The Combine, an Atlanta-based software firm, developed Konstru in partnership with engineering firm Thornton Tomasetti’s technology incubator TTWiiN, which supplied the industry expertise. After a beta launch this spring, Combine co-founder and partner K.P. Reddy says, “What we’re really learning is that, although we expected it would solve a lot of complicated, hard problems, it’s being used for a lot of simple problems a lot of the market is dealing with. We thought adoption would be on the biggest, most complicated projects, but we’ve seen plenty of smaller and midsize [projects], like schools and office buildings.”
The Combine provides seed-stage expertise to develop and commercialize new technologies. It launched Konstru as a new “portfolio company” through the partnership with Thornton Tomasetti. In the first half of 2017, the team plans to spin off five companies, each of which will seek Series A investor funding. Konstru was the first.
Reddy says Konstru is a web-based platform that lets engineers collaborate via browser while letting them continue to use the tools they are accustomed to, such as Microsoft Excel, Autodesk Revit, Trimble’s Tekla, Bentley’s RAM Structural System, Grasshopper, and CSI’s ETABS and SAP2000. “Konstru is neutral. We’re the glue in the middle,” says Reddy.
Serving smaller firms and projects is a good market to land in “because those companies are largely ignored,” Reddy adds. “Small firms get priced out.”
Konstru is competing with Autodesk’s BIM 360 portfolio of real-time design collaboration tools and especially BIM 360 Glue, which is seeing increased adoption, says Sarah Hodges, director of the construction business line for Autodesk. The industry is “waking up to this notion” of digitizing construction, she says.

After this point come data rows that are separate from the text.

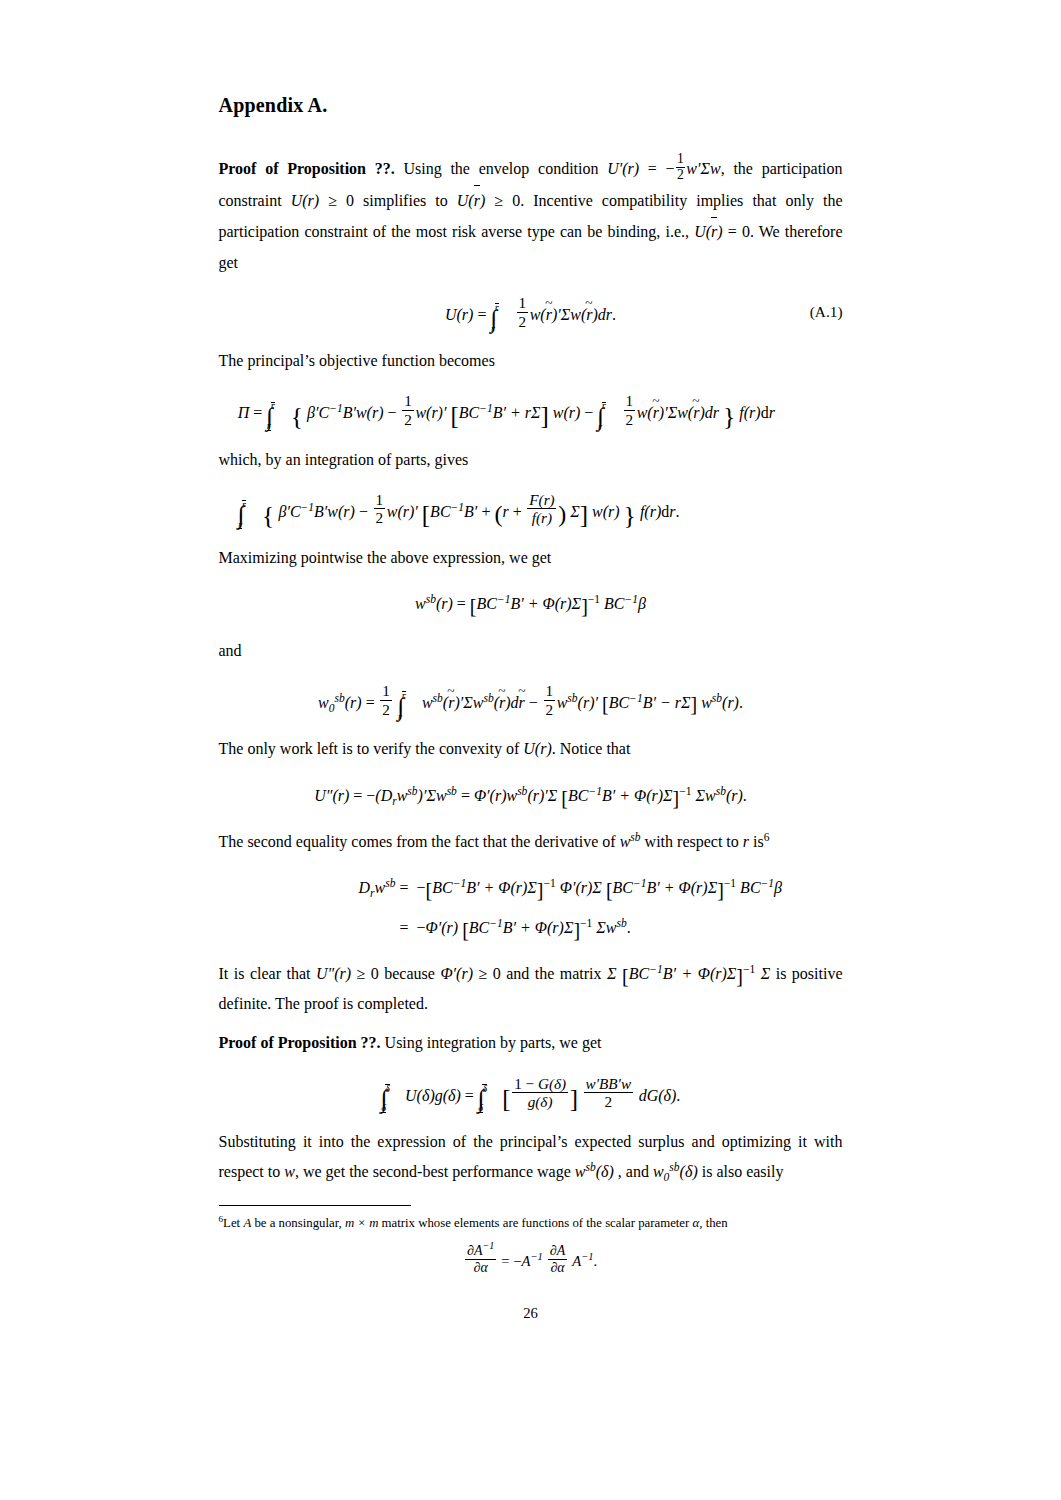Appendix A.
Proof of Proposition ??. Using the envelop condition U′(r) = −12 w′Σw, the participation constraint U(r) ≥ 0 simplifies to U(r) ≥ 0. Incentive compatibility implies that only the participation constraint of the most risk averse type can be binding, i.e., U(r) = 0. We therefore get
U(r) = ∫rr 12 w(r)′Σw(r)dr. (A.1)
The principal’s objective function becomes
Π = ∫rr { β′C−1B′w(r) − 12 w(r)′ [BC−1B′ + rΣ] w(r) − ∫rr 12 w(r)′Σw(r)dr } f(r) dr
which, by an integration of parts, gives
∫rr { β′C−1B′w(r) − 12 w(r)′ [BC−1B′ + (r + F(r) f(r)) Σ] w(r) } f(r) dr.
Maximizing pointwise the above expression, we get
wsb(r) = [BC−1B′ + Φ(r)Σ]−1 BC−1β
and
w0sb(r) = 12 ∫rr wsb(r)′Σwsb(r)dr − 12 wsb(r)′ [BC−1B′ − rΣ] wsb(r).
The only work left is to verify the convexity of U(r). Notice that
U″(r) = −(Drwsb)′Σwsb = Φ′(r)wsb(r)′Σ [BC−1B′ + Φ(r)Σ]−1 Σwsb(r).
The second equality comes from the fact that the derivative of wsb with respect to r is6
Drwsb = −[BC−1B′ + Φ(r)Σ]−1 Φ′(r)Σ [BC−1B′ + Φ(r)Σ]−1 BC−1β = −Φ′(r) [BC−1B′ + Φ(r)Σ]−1 Σwsb.
It is clear that U″(r) ≥ 0 because Φ′(r) ≥ 0 and the matrix Σ [BC−1B′ + Φ(r)Σ]−1 Σ is positive definite. The proof is completed.
Proof of Proposition ??. Using integration by parts, we get
∫δδ U(δ)g(δ) = ∫δδ [1 − G(δ) g(δ)] w′BB′w 2 dG(δ).
Substituting it into the expression of the principal’s expected surplus and optimizing it with respect to w, we get the second-best performance wage wsb(δ) , and w0sb(δ) is also easily
6Let A be a nonsingular, m × m matrix whose elements are functions of the scalar parameter α, then
∂A−1∂α = −A−1 ∂A∂α A−1.
26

Ricardo Khan, Sr. Director of Project Solutions at Mortenson Construction, says his team investigated Konstru and predicts Konstru “will be competing with Autodesk BIM 360 platform, specifically around [Autodesk’s] Glue application and the services Autodesk is building around BIM 360." Konstru is optimized for structural engineers and contractors especially with distributed teams. "It is always interesting to see new solutions emerge on the market to drive competition,” Khan says.
A 2016 survey by the Associated General Contractors of America and Sage Group found that 63% of construction businesses that use or are planning to use cloud-based platforms are doing so to improve access to information from any location, although many respondents noted that technical advances with 4D and 5D modeling tools, among others, are outpacing improvements in collaboration and communications.